Now that’s a good wake up call because I got right out of bed and right after a little dance of whoopeedoo I went out to lunch. Now for a guy who has absolutely NO energy at all when he wakes up, that’s a hell of a change of pace.

So it got me thinking in the first place, you realise the older you get with all the responsibilities in your life you wish you never had. That kinda drags you down in the morning…you end up waking up sluggishly wishing you could just roll around in bed and stretch while yawning your head off. So to help make sure our working class society has the willpower to actually get up in the morning with a whoopeedoo…

Why not have someone invent a wake up call that gives them good news?

I mean…technically you could make a killing off it to have people subscribe to a service that gives you good news as a wake up call in the morning. It’s like…a optimistic boost to get you through those tiring morning days. Imagine…the cure for the Monday morning blues. You can’t have it any better than that. I’ve already got an idea for some good wake up calls.

  1. The pointy haired baboon that runs your workplace just died and there is a party at the office.
  2. You might have won an all expense paid vacation to sunny Jamaica.
  3. Your obscure rich relative just passed away and you might be getting this huge inheritence somewhere.
  4. Your blog just won the awards for best blog of the year award and your hits just went through the roof.

The list can go on really. Technically the only foreseeable problem in all this is the fact when your brain kicks in and you realise that your wakeup call isn’t true, you will experience that all time low, but by the time that happens, almost half the day would have passed you by. At least the wake up calls did do their job anyway.

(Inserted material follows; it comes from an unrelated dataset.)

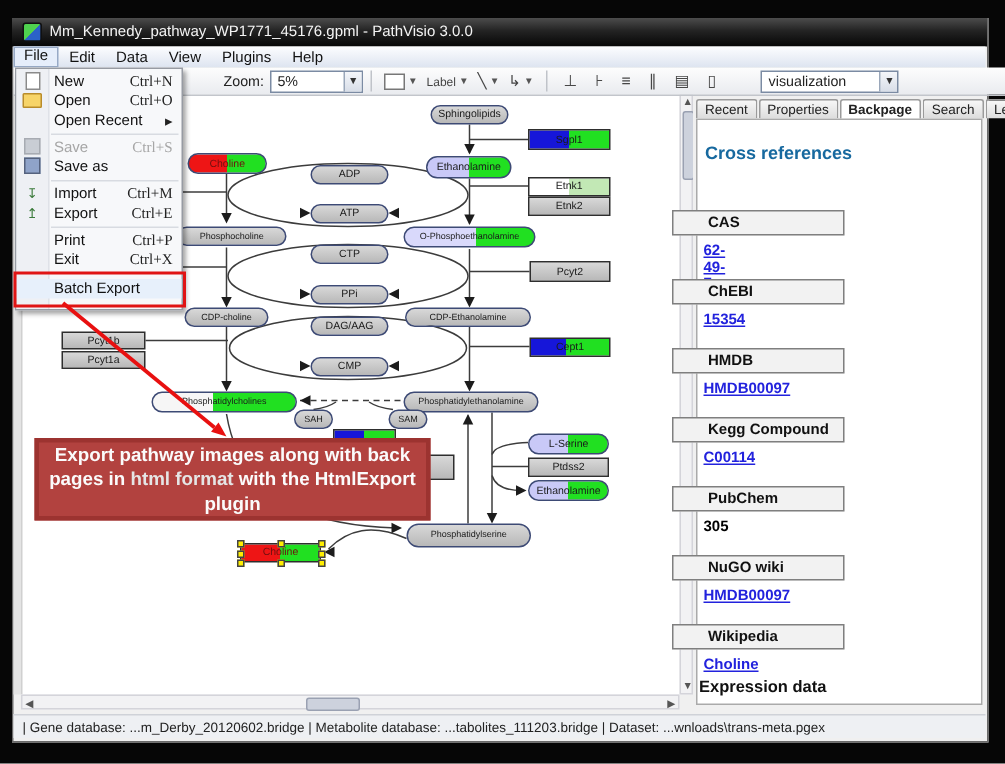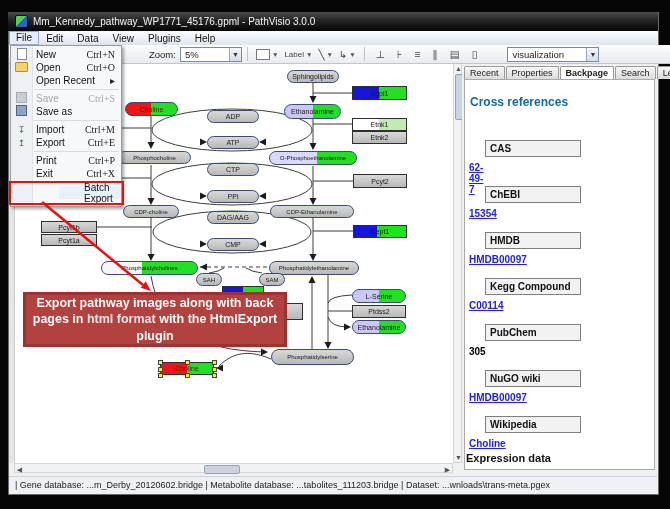"CAS" .bp-box { left: 485px -> 448px; padding-left: 4px -> 23px }
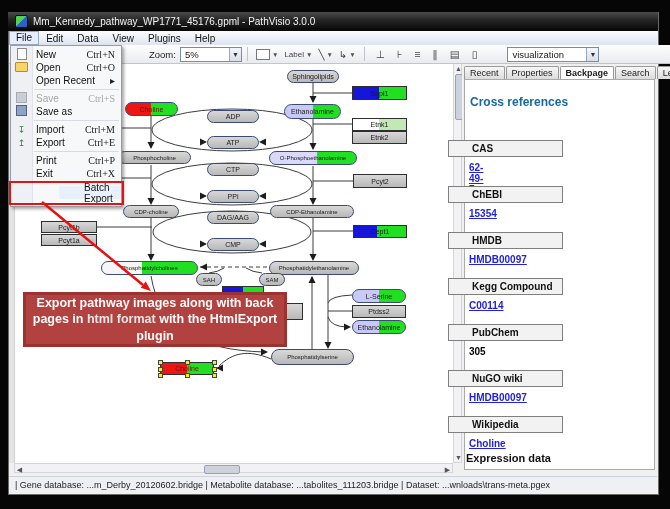"Batch Export" div.fm-row { margin-left: 48px -> none }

It got your lazy ass out of bed right?

And to market this crazy idea even further, you can have tiny clock that beep you like radio ads. You know how you wake up in the morning to a good song? What about waking up believing that you won something on the radio.

CONGRATULATIONS (insert name here) OF (insert address here)!!! You just won 100 thousand dollars worth of electronic goods at (name of store here)!!

Then you can add more of the same kinds radio compatitions for variety. Come to think of it, if you combine it with the custom goodnews wake-up calls. Rest assured that you’ll never have to be late again. You’ll always be on the go in the morning especially after reinforcing your new found energy with precious caffiene.

Yeah I think it’s a good idea.

We could call it Bed Pushers Inc.

It’ll make a killing off lazy assed people like me.

Then again…I guess the novelty will wear off after a while. I mean there is so many times you can fool yourself into believing you won money or your boss died over the weekend but then in some small ways, it would give a little bit of hope that something good may happen. That at least is a good thing in a way.

Me…I know a good wake up call that won’t wear off. Waking up to having someone you love kiss you on the lips in the morning. That I know by experience is an instant energy booster in the morning.

In more ways than one.

But that of course…is another story altogether.

2 thoughts on “How To Get Your Sorry Ass Out Of Bed

  1. Congratulations sweetie…

    I’d rather have more good news or someone I love to wake up to in the morning. Little bit of snuggles, cuddles and little kisses to perk me up! 🙂
    You know what I mean…-wink-

    mwaahh…

  2. This is cool.

    Have you ever slept 9 hours, and felt like you could not sleep even if you tried to, after those 9 hours?